Limitations of human body act as an important balancing factor in keeping democracies from collapsing. No human can rule a nation alone - they need armies and workers. Intellectual work is especially important (unless you have some other source of income to outsource it), but it requires good living conditions to develop and sustain. Once intellectual work is automated, infrastructure like schools, roads, hospitals, housing cease to be important for the rulers - they can give those to the army as a reward and make the rest of the population do manual work. Then if manual work and policing through force become automated, there is no need even for those slivers of decency.
Once a single human can rule a nation, there is enough rich psychopaths for one of them to attempt it.

There are also other AI-related pitfalls that humanity may fall into in the meantime - automated terrorism (e.g. swarms of autonomous small drones with explosive charges using face recognition to target entire ideologies by tracking social media), misaligned AGI going rogue (e.g. the famous paperclip maximizer, although probably not exactly this scenario), collapse of the internet due to propaganda bots using next-gen generative AI… I’m sure there’s more.

localhost@beehaw.org · 1 year ago

GPT3 is pretty bad at it compared to alternatives (although it’s hard to compete with calculators on that field), but if it was just repeating after the training dataset it would be way worse. From the study I’ve linked in my other comment (https://arxiv.org/pdf/2005.14165.pdf):

On addition and subtraction, GPT-3 displays strong proficiency when the number of digits is small, achieving 100% accuracy on 2 digit addition, 98.9% at 2 digit subtraction, 80.2% at 3 digit addition, and 94.2% at 3-digit subtraction.

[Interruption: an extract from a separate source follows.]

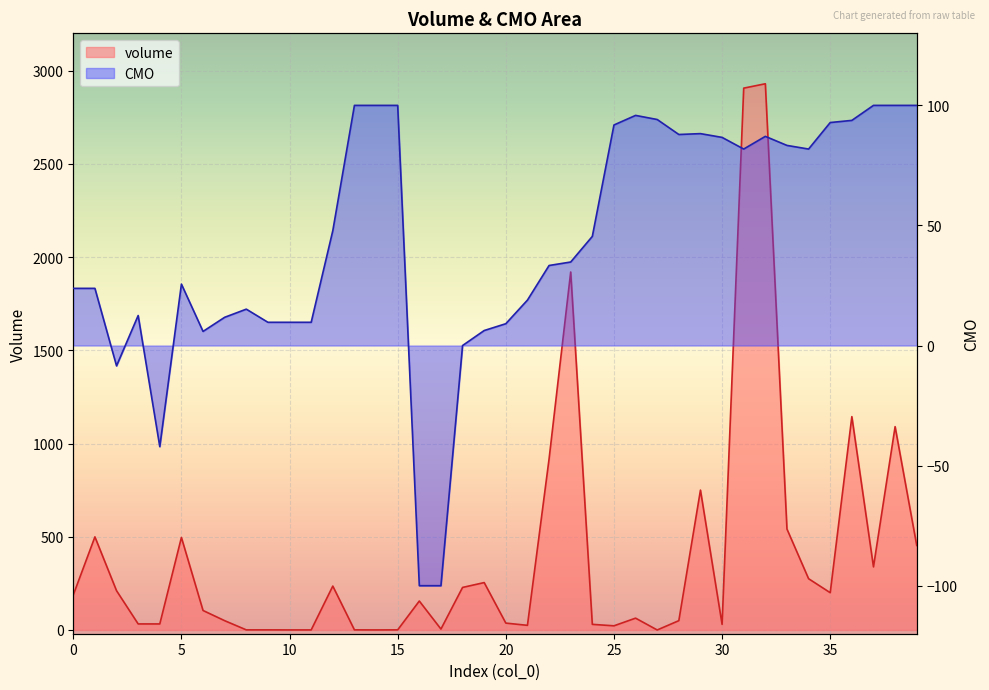

Rank the series at 10 from lowest to highest value.

volume, CMO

Performance decreases as the number of digits increases, but GPT-3 still achieves 25-26% accuracy on four digit operations and 9-10% accuracy on five digit operations, suggesting at least some capacity to generalize to larger numbers of digits.

To spot-check whether the model is simply memorizing specific arithmetic problems, we took the 3-digit arithmetic problems in our test set and searched for them in our training data in both the forms " + =" and " plus ". Out of 2,000 addition problems we found only 17 matches (0.8%) and out of 2,000 subtraction problems we found only 2 matches (0.1%), suggesting that only a trivial fraction of the correct answers could have been memorized. In addition, inspection of incorrect answers reveals that the model often makes mistakes such as not carrying a “1”, suggesting it is actually attempting to perform the relevant computation rather than memorizing a table.

localhost@beehaw.org · 1 year ago

In my comment I’ve been referencing https://arxiv.org/pdf/2005.14165.pdf, specifically section 3.9.1 where they summarize results of the arithmetic tasks.

localhost@beehaw.org · edit-2 1 year ago

That’s not entirely true.

LLMs are trained to predict next word given context, yes. But in order to do that, they develop internal model that minimizes error across wide range of contexts - and emergent feature of this process is that the model DOES perform more than pure compression of the training data.

For example, GPT-3 is able to calculate addition and subtraction problems that didn’t appear in the training dataset. This would suggest that the model learned how to perform addition and subtraction, likely because it was easier or more efficient than storing all of the examples from the training data separately.

This is a simple to measure example, but it’s enough to suggests that LLMs are able to extrapolate from the training data and perform more than just stitch relevant parts of the dataset together.